15 Dec 2010

Thank you for the Channel 4 News music

Actor Julian Rhind-Tutt recently revealed that our theme music is one of his favourite pieces. Its composer Alan Hawkshaw tells Channel 4 News that it has been used in some unexpected places.

Former Channel 4 News presenter Peter Sissons

In the Radio 3 programme Private Passions, among more renowned selections such as Bach and Mahler, the star of the Channel 4 comedy series Green Wing explained why he had made the unexpected selection of the Channel 4 News theme as one of his favourites: “I love Jon Snow. I like Channel 4 News.

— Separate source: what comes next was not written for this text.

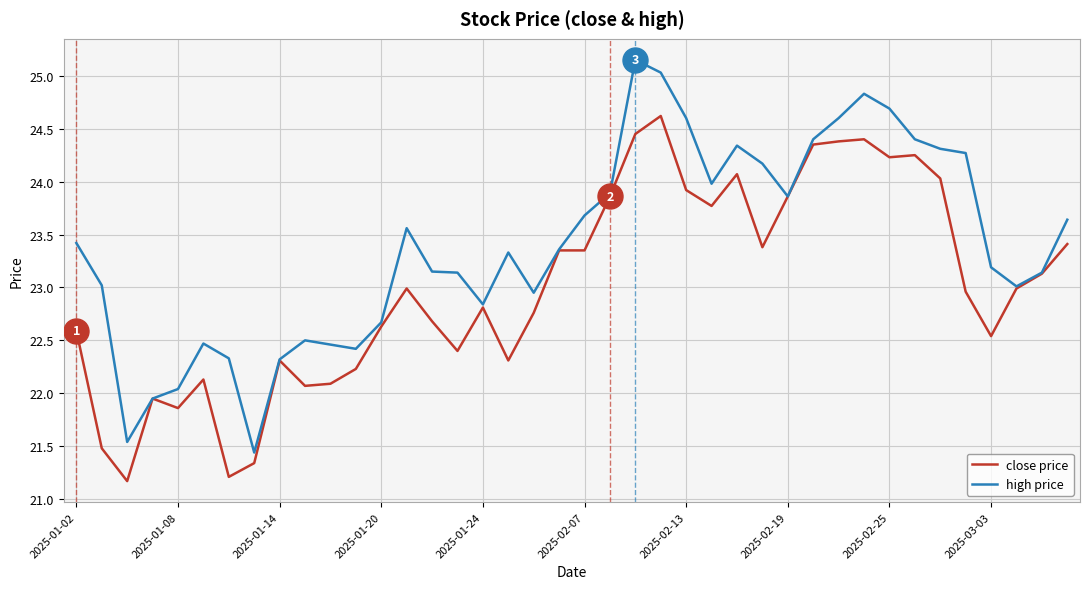

At how many categories does at least one series exceed 24?

12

This (causes) one of those strange moments of elation that I feel sometimes when I listen to music, although it is a very curious choice.

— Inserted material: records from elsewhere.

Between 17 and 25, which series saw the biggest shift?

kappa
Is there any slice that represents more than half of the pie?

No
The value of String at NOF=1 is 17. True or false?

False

“Sometimes you can fall upon moments of strange genius and I think this is one of them. For me it is a fantastic fanfare and it does the perfect job of introducing a news programme without falling over the edge into pomposity. I just feel rather joyous every time I hear it.”

Best Endeavours

Although TV themes provide an audio backdrop to many people’s lives, the composers who write them are not usually very well known. Yorkshireman Alan Hawkshaw is the man behind “Best Endeavours” aka the Channel 4 News music.

He has several memorable programme themes to his credit, such as Countdown, Grange Hill and the Dave Allen Show, as well as countless scores for other TV programmes and films, but still his name might be unfamiliar to most. He’s been writing about his career for his autobiography, “The Champ (the Hawk talks)” which is due out in Spring next year.

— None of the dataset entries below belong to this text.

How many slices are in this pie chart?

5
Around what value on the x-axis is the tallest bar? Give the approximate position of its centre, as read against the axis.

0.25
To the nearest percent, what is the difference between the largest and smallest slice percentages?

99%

He told Channel 4 News that Best Endeavours began life as a generic track which originally lacked the “fantastic fanfare” beloved of Julian Rhind-Tutt: “The piece is a library piece, therefore it wasn’t commissioned especially for Channel 4 News.

“It was part of a corporate image album in progress which the then head of music at Channel 4 chanced to hear and thought had potential as a news theme. But they wanted an added fanfare which I hurriedly wrote for piccolo trumpet.”

The current music has heralded the start of the programme since 1982 and replaced the long-forgotten original theme after the programme underwent a revamp. Although it has been re-recorded and updated several times since (see the rather unique, groovier version above,) it has been pretty much unchanged and unlike its predecessor has survived a number of subsequent programme revamps.

Alan Hawkshaw says he is not surprised that it has lasted so long but was surprised it was chosen in the first place: “We weren’t actually sure if it was going to be used right up until the programme was broadcast as there were another two pieces on the shortlist.

“We were sitting watching TV waiting for the programme to start and when my music came on, I was just absolutely delighted!”

Clint Eastwood

Because it was originally a library piece, not one commissioned especially for Channel 4 News, it has turned up in some unexpected places. You may or may not imagine Jon Snow as a lone cowboy riding out in the American West but the music has certainly conjured up that image for some.

Alan says when he was composing Best Endeavours he had a corporate theme in mind, but thinks that the eventual piece has “an almost Western theme to it, an Elmer Bernstein feel”. And he is not wrong. In an example of familiar music being used in particularly unexpected places, the piece turned up on the score of the acclaimed Clint Eastwood film Pale Rider.

But Alan says it has also appeared on another news programme this time on the other side of the world: “Channel 7 in Australia also used the music for their news programme but there was uproar because it wasn’t written by an Australian composer or performed by Australian musicians in line with their union demands.”

The composer of the Channel 4 News theme Alan Hawkshaw

Countdown

Another stalwart of the Channel 4 schedules is Countdown and that is one of Alan’s compositions too, although he recalls it had an inauspicious inception: “When the Countdown theme was commissioned, they said they wanted an opening and closing theme plus some ‘building clock music’.

“Under pressure from another series I was scoring, I basically forgot about it until I had a phone call from Yorkshire TV asking me how it was coming along, at which point I lied that it was nearly finished, so I had to do it pretty quickly.

“The story which did the rounds was that I’d written it in the toilet and I think I probably did.”

And he thinks the fact that people take comfort from familiar music such as TV show themes actually helped when Countdown was in line to be cancelled: “When Carol Vorderman left Countdown and there was speculation the programme might be axed, one of the arguments put forward for why changing presenters would work was that if the theme and format stayed the same, it wouldn’t matter so much who was presenting it.”

But Alan still has a soft spot for Best Endeavours even though only a short extract of it is ever used: “I do have a few other pieces which musically I would prefer to call my favourites, but I still regard the Channel 4 News theme as an intelligent piece of writing, especially the middle section which is never heard.”